- Oct 23, 2002
- 6,294
- 171
- 106
VR is the limit pusher at this time.
Which is lame cause it's low resolution and most games that are being made specifically for it aren't pushing the graphics to new levels.
I doubt you will anytime soon. Crysis was released in 2007 as a PC exclusive during the tail end of the "PC gaming = PC first" Golden Age. These days, they won't even make an AAA game that isn't cross platform given 80-90% of sales are console (and 90% of the 10-20% PC sales are typical mid-range hardware). As others have mentioned, everything rests on being designed to weak-sauce consoles, and the main thing that PC's scale up beyond that is resolution.I do wish we'd see a Crysis like WOW factor -- something to crush 1080/ti's atm that isn't 3 monitors plus 200hz.

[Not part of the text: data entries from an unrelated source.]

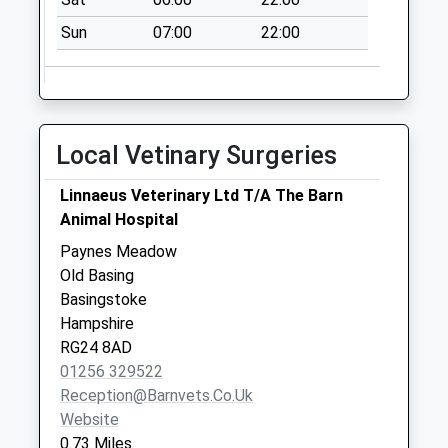
Sun
07:00
22:00
Local Vetinary Surgeries
Linnaeus Veterinary Ltd T/A The Barn
Animal Hospital
Paynes Meadow
Old Basing
Basingstoke
Hampshire
RG24 8AD
01256 329522
Reception@barnvets.co.uk
Website
0.73 Miles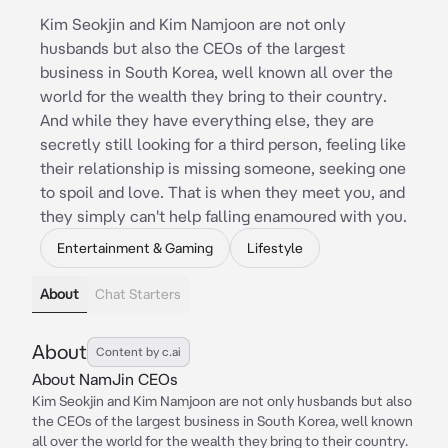
Kim Seokjin and Kim Namjoon are not only
husbands but also the CEOs of the largest
business in South Korea, well known all over the
world for the wealth they bring to their country.
And while they have everything else, they are
secretly still looking for a third person, feeling like
their relationship is missing someone, seeking one
to spoil and love. That is when they meet you, and
they simply can't help falling enamoured with you.
Entertainment & Gaming
Lifestyle
About
Chat Starters
About
Content by c.ai
About NamJin CEOs
Kim Seokjin and Kim Namjoon are not only husbands but also
the CEOs of the largest business in South Korea, well known
all over the world for the wealth they bring to their country.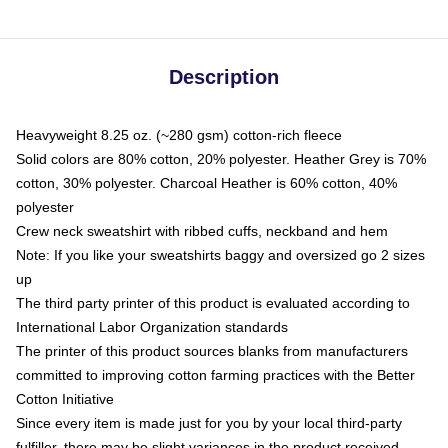
Description
Heavyweight 8.25 oz. (~280 gsm) cotton-rich fleece
Solid colors are 80% cotton, 20% polyester. Heather Grey is 70%
cotton, 30% polyester. Charcoal Heather is 60% cotton, 40%
polyester
Crew neck sweatshirt with ribbed cuffs, neckband and hem
Note: If you like your sweatshirts baggy and oversized go 2 sizes
up
The third party printer of this product is evaluated according to
International Labor Organization standards
The printer of this product sources blanks from manufacturers
committed to improving cotton farming practices with the Better
Cotton Initiative
Since every item is made just for you by your local third-party
fulfiller, there may be slight variances in the product received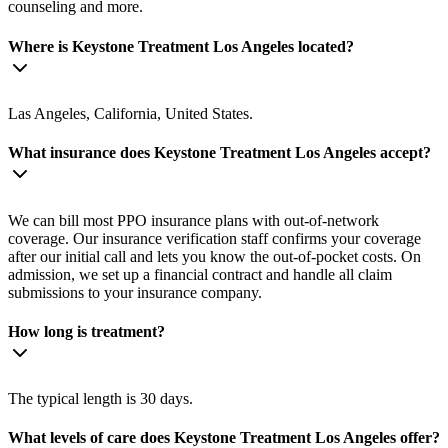
counseling and more.
Where is Keystone Treatment Los Angeles located?
Las Angeles, California, United States.
What insurance does Keystone Treatment Los Angeles accept?
We can bill most PPO insurance plans with out-of-network
coverage. Our insurance verification staff confirms your coverage
after our initial call and lets you know the out-of-pocket costs. On
admission, we set up a financial contract and handle all claim
submissions to your insurance company.
How long is treatment?
The typical length is 30 days.
What levels of care does Keystone Treatment Los Angeles offer?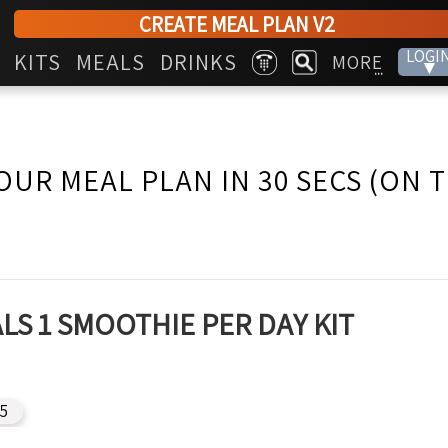
CREATE MEAL PLAN V2
LOGI
KITS
MEALS
DRINKS
MORE
▾
...
OUR MEAL PLAN IN 30 SECS (ON 
LS 1 SMOOTHIE PER DAY KIT
15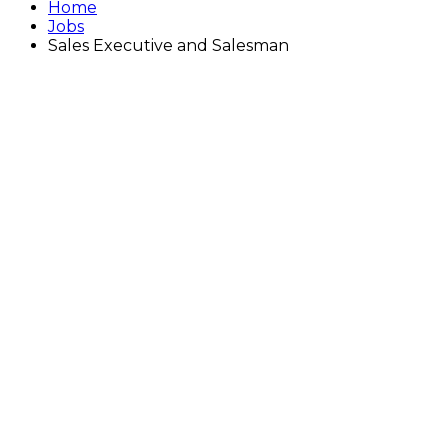
Home
Jobs
Sales Executive and Salesman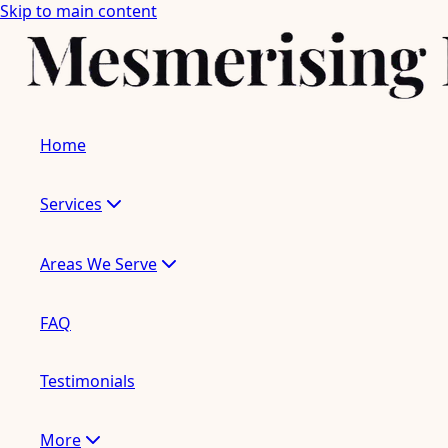
Skip to main content
Home
Services
Areas We Serve
FAQ
Testimonials
More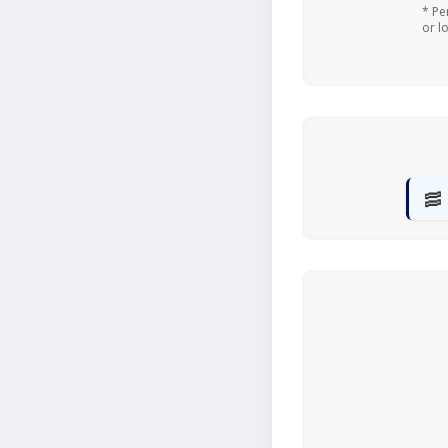
* Pe
or l
🥓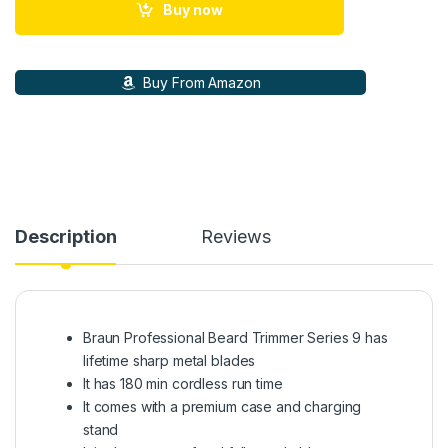
Buy now
Buy From Amazon
Description
Reviews
Braun Professional Beard Trimmer Series 9 has
lifetime sharp metal blades
It has 180 min cordless run time
It comes with a premium case and charging
stand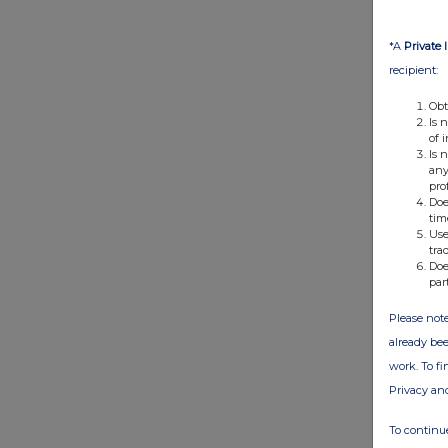
*A
Private 
recipient:
Obt
Is 
of 
Is 
any
pro
Doe
tim
Use
tra
Doe
par
Please note
already bee
work. To f
Privacy an
To continue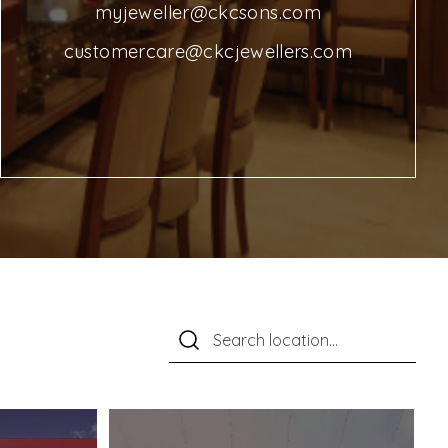
myjeweller@ckcsons.com
customercare@ckcjewellers.com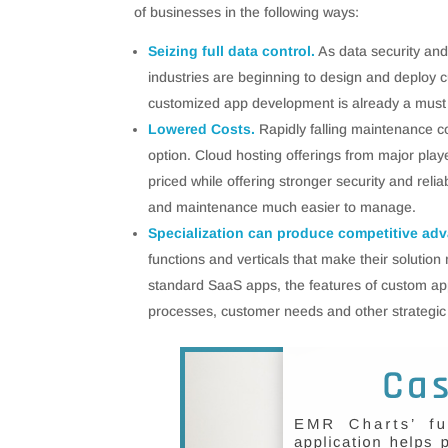
of businesses in the following ways:
Seizing full data control.
As data security an
industries are beginning to design and deploy 
customized app development is already a must 
Lowered Costs.
Rapidly falling maintenance 
option. Cloud hosting offerings from major pl
priced while offering stronger security and re
and maintenance much easier to manage.
Specialization can produce competitive ad
functions and verticals that make their solution
standard SaaS apps, the features of custom app
processes, customer needs and other strategic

To your point though -- consoles are still what are holding most advances up. VR is a completely different subject really. It's limitations are simply due to having to double it up.
...
The immersion in a low poly/cartoony game of Rec Room blows away anything non VR that's come out no matter how pretty it is and the highest capable cards still struggle for the more graphically intense things. Blame the graphics cards people and all the people buying them just to mine crypto for the stagnation. The rest is basically being put on console and ported to PC which is nothing new.
I am so glad I don't get hung up on graphics. It allows me to enjoy things and worry more about the gameplay etc - which many companies really fail at. I don't care if I'm on ultra for everything. As long as I can make out what it is supposed to be, I can go back and forth from new state of the art games to pixel/retro games etc without a worry.
^ I think the issue may be partly the absurd modern game design trend of stuffing a dozen over-exaggerated blur filters (Depth of Field, Motion Blur, Radial Blur, Vignetting), etc, which seemed to start up around 2012-2013. When this then gets adopted industry-wide, then people get habituated into accepting blurry games and try and pretend it's somehow normal for your world-saving in-game super-hero's vision to be worse than my 91yr old grandmother's pre-cataract-surgery, even though effects like "wall of blur" Depth Of Field at stuff you're directly looking at or Chromatic Abhorration aren't even remotely realistic (nor make any logical sense in rendered games that aren't captured through any optical lens). Then after playing a dozen of those, along comes a new game without all the fake post-processing blur "enhancements", and gamers often react with a "Wow, this looks so clear and natural".Whats funny is that the reason I made this thread is after seeing a trailer on reddit of -- Kingdom Hearts Toy Story -- on PS4 of all games. The neighborhood scenes look so clean/realistic even in cartoon/CGI form. Maybe its the lighting, style or perspective but it looks awesome to me.
https://www.youtube.com/watch?v=_Ix4muaZj1s
The question was about graphics specifically. As in getting closer to photorealism. VR isn't doing that as I said. Your feeling of immersion or whatnot has no bearing on the discussion.
^ I think the issue may be partly the absurd modern game design trend of stuffing a dozen over-exaggerated blur filters (Depth of Field, Motion Blur, Radial Blur, Vignetting), etc, which seemed to start up around 2012-2013. When this then gets adopted industry-wide, then people get habituated into accepting blurry games and try and pretend it's somehow normal for your world-saving in-game super-hero's vision to be worse than my 91yr old grandmother's pre-cataract-surgery, even though effects like "wall of blur" Depth Of Field at stuff you're directly looking at or Chromatic Abhorration aren't even remotely realistic (nor make any logical sense in rendered games that aren't captured through any optical lens). Then after playing a dozen of those, along comes a new game without all the fake post-processing blur "enhancements", and gamers often react with a "Wow, this looks so clear and natural".
I regularly replay a lot of older games and constantly notice exactly the same effect switching back and forth from pre-2012 games which aren't stuffed full of blur shaders and they somehow look much "cleaner" and more natural for it, even though texture resolutions are lower. It feels like you're actually "allowed" to look around your screen without having Vaseline smeared over every area except the very centre for absolutely no reason whatsoever.
It might be worth trying disabling DoF, etc, in other games then testing them for 20mins. If they feel cleaner / more realistic (especially outdoors), there's your answer. It took me a while to figure out half the stuff in Ultra presets is entirely subjective as to whether they make a game look better / cooler or simply worse / irritatingly stupid.
Fair enough - my point about VR was simply that it is pushing the need for cards that can do more which in turn also allows better graphics and fps. I see it as an advantage in a world where things have stagnated.
VR is the limit pusher at this time.